The task
Could you filter the data below down to the lines that hold the word "pstatic"?

Material provided

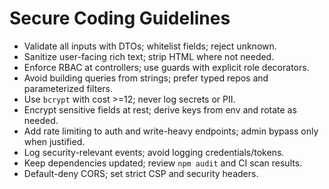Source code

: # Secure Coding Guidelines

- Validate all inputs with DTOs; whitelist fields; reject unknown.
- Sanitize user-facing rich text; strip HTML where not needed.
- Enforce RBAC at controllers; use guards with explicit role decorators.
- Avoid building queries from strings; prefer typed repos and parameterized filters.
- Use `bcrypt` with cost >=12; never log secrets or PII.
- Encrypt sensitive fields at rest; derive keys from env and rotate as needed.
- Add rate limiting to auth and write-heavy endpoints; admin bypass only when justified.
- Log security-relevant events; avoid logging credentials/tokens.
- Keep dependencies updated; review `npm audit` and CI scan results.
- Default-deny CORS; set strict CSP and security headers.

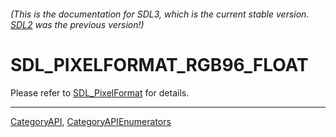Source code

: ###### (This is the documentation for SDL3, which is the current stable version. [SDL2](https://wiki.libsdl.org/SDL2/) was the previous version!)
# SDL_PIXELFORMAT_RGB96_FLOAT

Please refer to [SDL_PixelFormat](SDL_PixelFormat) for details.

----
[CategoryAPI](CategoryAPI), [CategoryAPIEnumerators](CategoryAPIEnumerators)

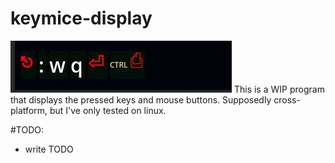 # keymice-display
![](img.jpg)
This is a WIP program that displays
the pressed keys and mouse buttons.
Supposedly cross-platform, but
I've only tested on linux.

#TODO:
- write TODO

==

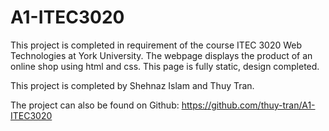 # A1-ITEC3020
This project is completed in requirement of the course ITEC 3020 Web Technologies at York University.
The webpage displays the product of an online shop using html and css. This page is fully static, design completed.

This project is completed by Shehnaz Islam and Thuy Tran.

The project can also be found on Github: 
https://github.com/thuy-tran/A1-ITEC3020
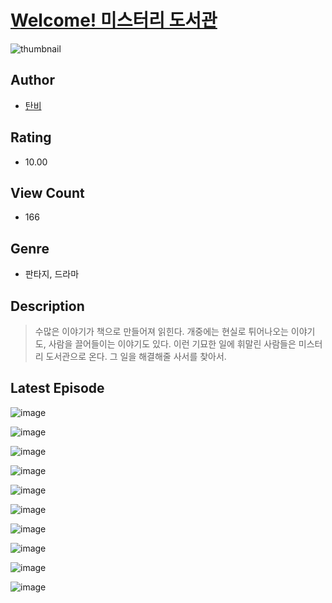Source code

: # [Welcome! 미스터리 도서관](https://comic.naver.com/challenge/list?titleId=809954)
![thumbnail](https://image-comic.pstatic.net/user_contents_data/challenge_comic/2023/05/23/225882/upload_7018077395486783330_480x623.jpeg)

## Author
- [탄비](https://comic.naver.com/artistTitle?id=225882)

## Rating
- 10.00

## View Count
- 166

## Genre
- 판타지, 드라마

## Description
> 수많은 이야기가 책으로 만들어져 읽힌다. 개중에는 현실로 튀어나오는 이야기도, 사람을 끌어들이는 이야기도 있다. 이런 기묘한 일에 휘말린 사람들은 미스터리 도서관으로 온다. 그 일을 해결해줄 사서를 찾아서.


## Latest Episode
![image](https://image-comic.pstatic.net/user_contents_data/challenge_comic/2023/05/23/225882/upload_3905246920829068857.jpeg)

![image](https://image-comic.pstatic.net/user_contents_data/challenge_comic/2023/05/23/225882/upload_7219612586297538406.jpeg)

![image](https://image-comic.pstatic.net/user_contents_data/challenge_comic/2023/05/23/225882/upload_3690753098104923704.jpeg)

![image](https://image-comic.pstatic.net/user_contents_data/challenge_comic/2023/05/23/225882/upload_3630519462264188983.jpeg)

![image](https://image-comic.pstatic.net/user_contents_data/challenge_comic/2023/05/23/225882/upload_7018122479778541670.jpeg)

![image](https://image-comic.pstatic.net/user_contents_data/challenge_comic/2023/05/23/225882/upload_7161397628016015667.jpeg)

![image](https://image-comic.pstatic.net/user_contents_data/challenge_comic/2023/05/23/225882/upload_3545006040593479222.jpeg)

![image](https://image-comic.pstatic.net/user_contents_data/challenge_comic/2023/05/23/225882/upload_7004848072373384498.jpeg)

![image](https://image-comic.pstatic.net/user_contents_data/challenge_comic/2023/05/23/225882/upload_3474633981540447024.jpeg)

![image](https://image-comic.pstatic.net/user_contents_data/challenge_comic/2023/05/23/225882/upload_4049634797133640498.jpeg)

The completed task
![thumbnail](https://image-comic.pstatic.net/user_contents_data/challenge_comic/2023/05/23/225882/upload_7018077395486783330_480x623.jpeg)
![image](https://image-comic.pstatic.net/user_contents_data/challenge_comic/2023/05/23/225882/upload_3905246920829068857.jpeg)
![image](https://image-comic.pstatic.net/user_contents_data/challenge_comic/2023/05/23/225882/upload_7219612586297538406.jpeg)
![image](https://image-comic.pstatic.net/user_contents_data/challenge_comic/2023/05/23/225882/upload_3690753098104923704.jpeg)
![image](https://image-comic.pstatic.net/user_contents_data/challenge_comic/2023/05/23/225882/upload_3630519462264188983.jpeg)
![image](https://image-comic.pstatic.net/user_contents_data/challenge_comic/2023/05/23/225882/upload_7018122479778541670.jpeg)
![image](https://image-comic.pstatic.net/user_contents_data/challenge_comic/2023/05/23/225882/upload_7161397628016015667.jpeg)
![image](https://image-comic.pstatic.net/user_contents_data/challenge_comic/2023/05/23/225882/upload_3545006040593479222.jpeg)
![image](https://image-comic.pstatic.net/user_contents_data/challenge_comic/2023/05/23/225882/upload_7004848072373384498.jpeg)
![image](https://image-comic.pstatic.net/user_contents_data/challenge_comic/2023/05/23/225882/upload_3474633981540447024.jpeg)
![image](https://image-comic.pstatic.net/user_contents_data/challenge_comic/2023/05/23/225882/upload_4049634797133640498.jpeg)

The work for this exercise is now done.